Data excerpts
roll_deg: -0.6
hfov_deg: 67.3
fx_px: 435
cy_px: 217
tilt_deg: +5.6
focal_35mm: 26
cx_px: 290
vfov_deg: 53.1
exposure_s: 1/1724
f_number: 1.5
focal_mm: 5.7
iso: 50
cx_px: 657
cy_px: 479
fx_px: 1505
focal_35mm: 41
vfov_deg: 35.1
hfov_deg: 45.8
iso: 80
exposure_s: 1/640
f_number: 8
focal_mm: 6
* * *
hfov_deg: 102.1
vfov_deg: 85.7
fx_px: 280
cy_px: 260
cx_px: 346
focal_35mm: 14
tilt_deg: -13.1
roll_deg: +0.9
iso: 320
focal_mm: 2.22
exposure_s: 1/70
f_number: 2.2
* * *
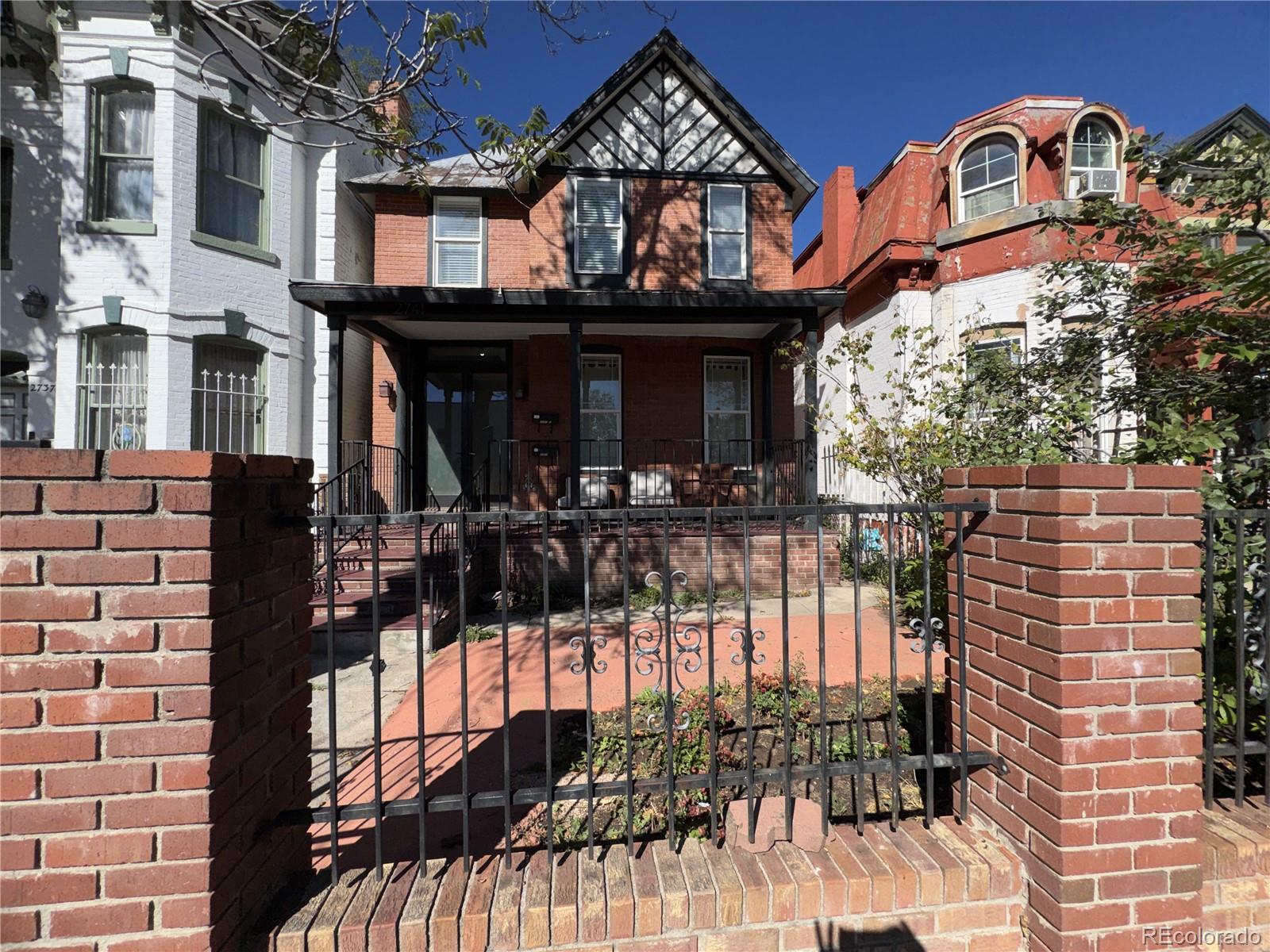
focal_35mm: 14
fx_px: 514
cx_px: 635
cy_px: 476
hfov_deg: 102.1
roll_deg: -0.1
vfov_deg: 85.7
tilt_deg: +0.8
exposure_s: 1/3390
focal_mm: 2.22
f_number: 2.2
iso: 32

* [WRITTEN TASK]: Taking the entries above, write out exactly each line from the one holding "roll_deg: -0.6" to the one holding "focal_mm: 6", both included, and stop there.

* [ANSWER FOR THE TASK]:
roll_deg: -0.6
hfov_deg: 67.3
fx_px: 435
cy_px: 217
tilt_deg: +5.6
focal_35mm: 26
cx_px: 290
vfov_deg: 53.1
exposure_s: 1/1724
f_number: 1.5
focal_mm: 5.7
iso: 50
cx_px: 657
cy_px: 479
fx_px: 1505
focal_35mm: 41
vfov_deg: 35.1
hfov_deg: 45.8
iso: 80
exposure_s: 1/640
f_number: 8
focal_mm: 6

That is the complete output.